Because the two species use their habitats in similar ways, the researchers expected them to come into conflict. When they’re left alone, green anoles perch on trees anywhere from ground level to the tree’s crown. But in spaces where green and brown anoles were already known to co-exist, the green anoles left the lower parts of the tree to the invaders, retreating to higher ground.

In May 1995, the researchers measured perch height for green anoles on six islands where they were the only lizards, save for the occasional nocturnal gecko. Then they created artificial invasions by releasing brown anoles onto three of them. As expected, the invaders drove the natives up into higher parts of the trees, and that was observable already by August of that year, just three months later. Each summer through 1998 the researchers returned to check up on their lizards, and the vertical divide held up. Green anoles stuck to the higher parts of the tree, and brown anoles perched closer to the ground.

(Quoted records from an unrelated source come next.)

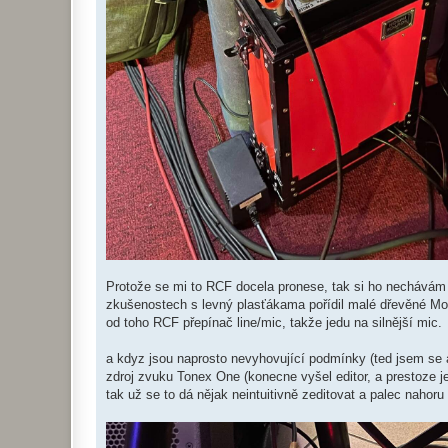
Protože se mi to RCF docela pronese, tak si ho nechávám 
zkušenostech s levný plasťákama pořídil malé dřevěné Mont
od toho RCF přepínač line/mic, takže jedu na silnější mic.
a kdyz jsou naprosto nevyhovující podmínky (ted jsem se a
zdroj zvuku Tonex One (konecne vyšel editor, a prestoze j
tak už se to dá nějak neintuitivně zeditovat a palec naho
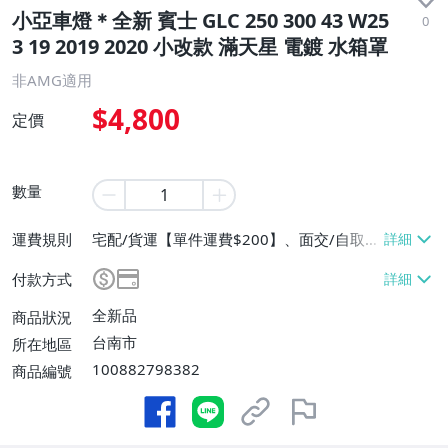
小亞車燈＊全新 賓士 GLC 250 300 43 W25
0
3 19 2019 2020 小改款 滿天星 電鍍 水箱罩
非AMG適用
$4,800
定價
數量
運費規則
宅配/貨運【單件運費$200】、面交/自取/
不寄送【免運費】
付款方式
全新品
商品狀況
台南市
所在地區
100882798382
商品編號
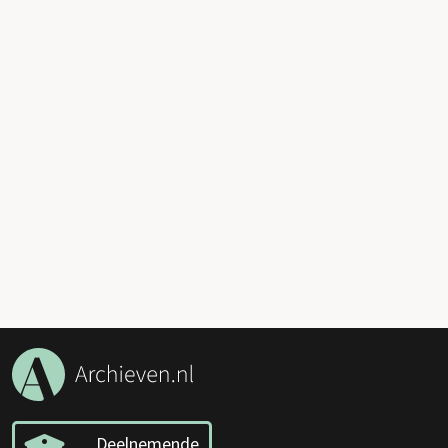
Deelnemende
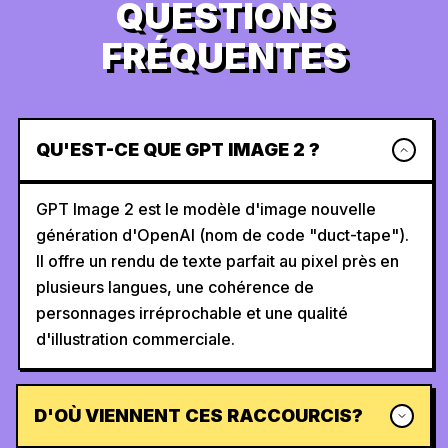
QUESTIONS
FRÉQUENTES
QU'EST-CE QUE GPT IMAGE 2 ?
GPT Image 2 est le modèle d'image nouvelle
génération d'OpenAI (nom de code "duct-tape").
Il offre un rendu de texte parfait au pixel près en
plusieurs langues, une cohérence de
personnages irréprochable et une qualité
d'illustration commerciale.
D'OÙ VIENNENT CES RACCOURCIS?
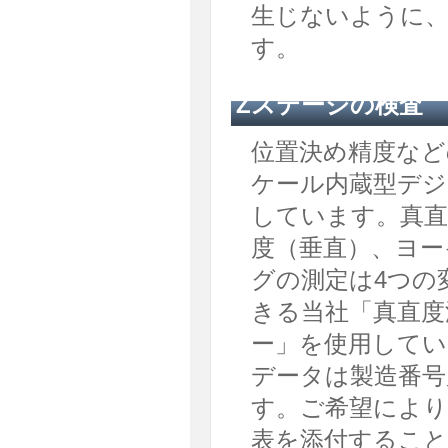
生じないように
す。
Zステージの検査
位置決め精度など
ケール内蔵型デジ
しています。真直
度（垂直）、ヨー
グの測定は4つの
きる当社「真直度
ー」を使用してい
データは製造番号
す。ご希望により
表を添付するこ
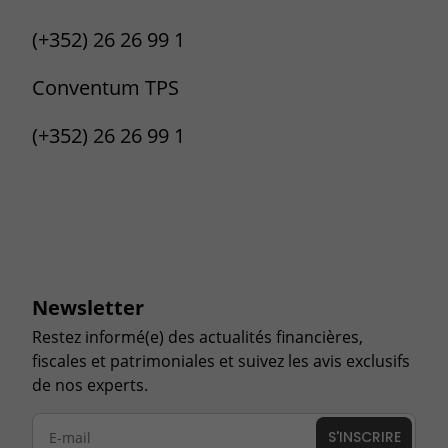
(+352) 26 26 99 1
Conventum TPS
(+352) 26 26 99 1
Newsletter
Restez informé(e) des actualités financières,
fiscales et patrimoniales et suivez les avis exclusifs
de nos experts.
S'INSCRIRE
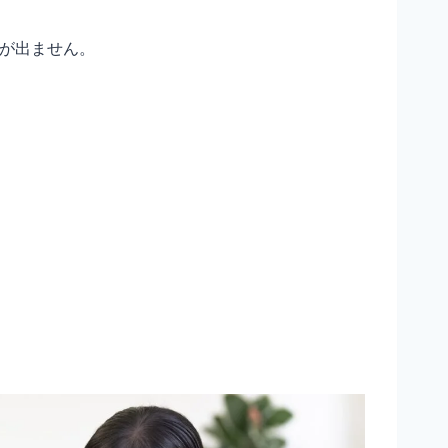
が出ません。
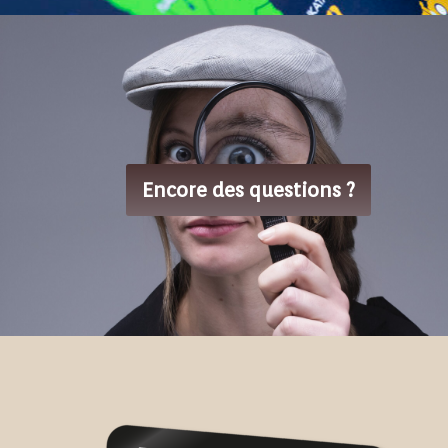
Encore des questions ?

Stuart returned to the islands in 2010. After confirming that the vertical divide had persisted all this time, he turned to the question of evolution. He suspected that the green anoles’ vertical shift would drive the evolution of larger toepads, and with more scales, compared with those from un-invaded islands. “Larger and better-developed toepads improve clinging ability,” he writes, “permitting anoles to better grasp unstable, narrow, and smooth arboreal perches.” And that’s exactly what they found.

In just twenty generations, A. carolinensis had evolved larger toepads with more scales, allowing it to better grasp the smooth tree trunks in the upper reaches of the trees in which it now lived.